# Next steps once Permanent Residence Permit Obtained



## iain79wmin (Mar 28, 2016)

Hi all,

I applied for Permanent Residence Permit (Spousal) back in July 2016 and finally received my permit in April 2018. I applied in the VFS office in London and the permit was also posted to my home in the UK. I'm now curious as to what process I must follow?

I notice the rules on the permit are that I must enter South Africa within 12 months to activate the permit. I plan to enter for the first time this November however my full relocation will probably take another 12-18 months so will involve more trips to and from SA to the UK.

My questions are:

How do you physically activate the permit - On my arrival at JHB will they stamp the certificate to prove I entered within 12 months?
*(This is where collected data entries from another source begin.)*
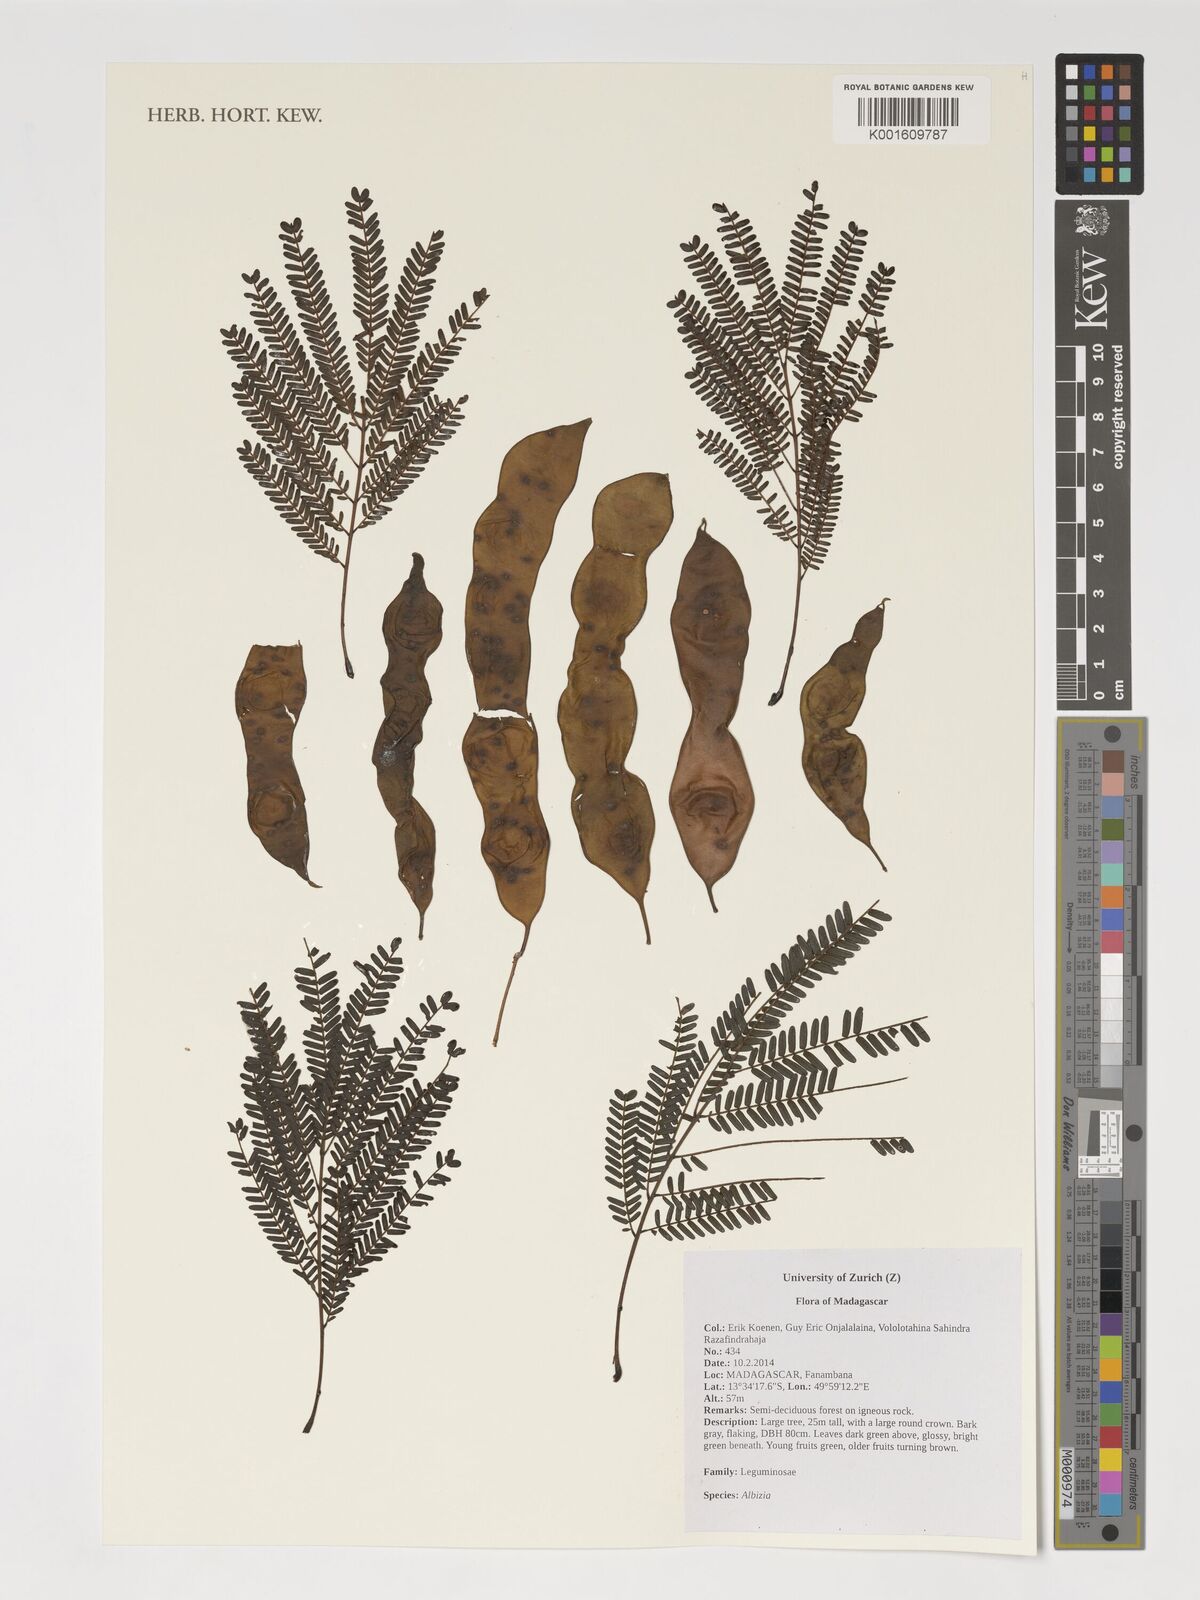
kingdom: Plantae
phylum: Tracheophyta
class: Magnoliopsida
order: Fabales
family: Fabaceae
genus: Albizia
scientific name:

Is there a requirement to immediately apply for a ID book? If so how long does this take? Can it wait until i am fully relocated or should i do this on my first trip?

Are there any other things to be aware of - timescales etc?

Advice appreciated from anyone familiar with this process.

Thanks in advance


----------



## terryZW (Jun 26, 2017)

iain79wmin said:


> Hi all,
> 
> I applied for Permanent Residence Permit (Spousal) back in July 2016 and finally received my permit in April 2018. I applied in the VFS office in London and the permit was also posted to my home in the UK. I'm now curious as to what process I must follow?
> 
> ...


You just have to enter South Africa within a year. I think the requirement is to apply for an ID book within 3 months - but they are accommodating if you received your PR from outside SA. You should apply as soon as you enter as it may take a while to get your ID issued. It's also best to apply on your first trip so that even if it takes long, you have some faith that it will be issued by the time you are fully relocated (i.e by the time you need it).

There's a thread here regarding getting your ID issued - you might find that useful: 

https://www.expatforum.com/expats/s...ca/369873-when-get-sms-id-application-80.html


----------



## jollem (Nov 9, 2016)

You just need to enter SA withing 12 month. Even if you do not relocate permanently immediately. They will not stamp your PRP at the airport but the immigration system will pick it up that you have entered the country.
So in short - all you need is to enter SA within 12 months of your PRP issued. Do not slip on this one because if it gets cancelled then you will have to reapply and wait another 2 years or so to get it another one issued.


----------